■ Activity list ■
**1.** Repeat, word for word, the portion of the page on SQS and Lambda concurrency that begins at the words "Eoin: Using AWS" and stops after the words "scaling and concurrency.".
**2.** According to the page on SQS and Lambda concurrency, what does the "SQS maximum concurrency support" feature allow users to specify?

■ Passage provided ■
"""

65. Solving SQS and Lambda concurrency problems

Published 2023-01-27 - Listen on your favourite podcast player

In this episode of the AWS Bites Podcast, we dive into the serverless pattern of using AWS Lambda together with SQS. We explain the basics of both Lambda and SQS for those who may not be familiar with them. We talk about how we use Lambda, a Function as a Service offering in AWS, to write our own functions and have AWS run them in response to certain events. And we also discuss SQS, a scalable and managed queuing system available on AWS, which we use to offload work to background workers.

We delve into how the two services work together through the use of "Event Source Mapping" in Lambda, which polls our SQS queue and makes synchronous Lambda invocation requests when messages are available. We also mention how this feature provides us with the ability to control batch size and window, as well as specify filters to save execution time and cost. But we also share one of the limitations we faced when using SQS and Lambda together which was the lack of control over concurrency and the potential for excessive throttling.

But recently, AWS has released a new feature called "SQS maximum concurrency support" which allows us to specify a maximum number of invocations for an Event Source Mapping. This solves the problem of excessive throttling and eliminates the need to use reserved concurrency. It also allows for more control over concurrency when using multiple Event Source Mappings with the same function. We explain how this new feature has improved our workflow and made it much more efficient.

AWS Bites is sponsored by fourTheorem, an AWS Consulting Partner offering training, cloud migration, and modern application architecture.

In this episode, we mentioned the following resources:

AWS Lambda
Amazon SQS
Series of blog posts by Zac Charles covering the original problem and the solution in detail
Official AWS blog post with the announcement of the maximum concurrency feature
Our previous episode on SQS
Our video-series on AWS event services

Let's talk!

Do you agree with our opinions? Do you have interesting AWS questions you'd like us to chat about? Leave a comment on YouTube or connect with us on:

BlueSky: @eoins.sh + @loige.co,
LinkedIn: eoins + lucianomammino,
Twitter: @loige

Help us to make this transcription better! If you find an error, please submit a PR with your corrections.

Eoin: Using AWS Lambda together with SQS is a very common serverless pattern that has always suffered from some special limitations. We covered SQS in a dedicated episode last year, but recently we've had a significant new feature solving a common pain. And today we want to dive deeper into using SQS and Lambda together and tell you all you need to know about using SQS triggers, about scaling and concurrency.

I'm Eoin, I'm here with Luciana, and this is another episode of the AWS Bites podcast. AWS Bites is sponsored by fourTheorem. fourTheorem is an AWS consulting partner offering training, cloud migration and modern application architecture. You can find out more at fourtheorem.com and you can find that link in the show notes. Luciano, let's start with addressing the basics for anyone not intimately familiar with AWS Lambda and SQS. We have a lot of seasoned experts out there listening, but we also know that plenty of people are listening and watching or taking their first steps with AWS or these serverless offerings. Do you want to give a quick overview and a quick elevator pitch for SQS and Lambda? Okay, I'll try my best and I'm going to start with Lambda.

Luciano: So Lambda is basically a function as a service offering that is available on AWS. So what that means is that it is effectively a managed compute service with a very simple abstraction. As developers, we are familiar with the concept of a function, which is basically a piece of code that takes some inputs, executes some logics and returns some output. And Lambda basically takes that particular model and provides it as a managed on-demand compute layer.

"""

■ Provided data ■

"""

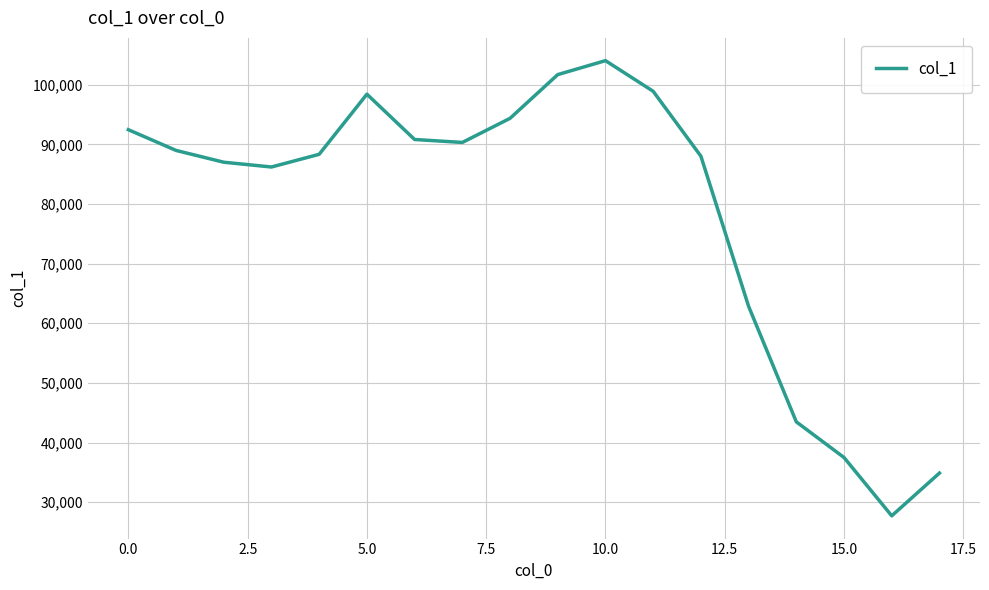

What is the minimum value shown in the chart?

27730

"""
"""

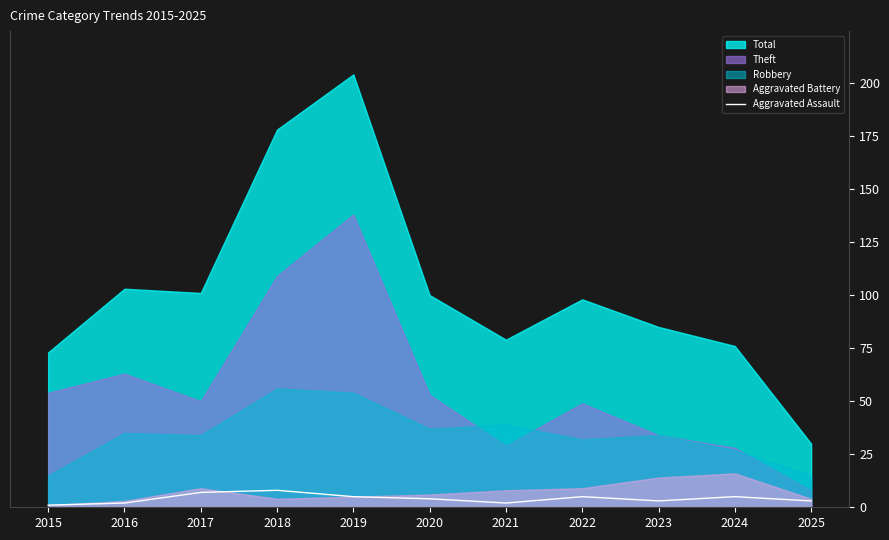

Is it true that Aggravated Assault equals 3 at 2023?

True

"""

■ Answers for each item ■
**1.**
Eoin: Using AWS Lambda together with SQS is a very common serverless pattern that has always suffered from some special limitations. We covered SQS in a dedicated episode last year, but recently we've had a significant new feature solving a common pain. And today we want to dive deeper into using SQS and Lambda together and tell you all you need to know about using SQS triggers, about scaling and concurrency.

**2.** A maximum number of invocations for an Event Source Mapping.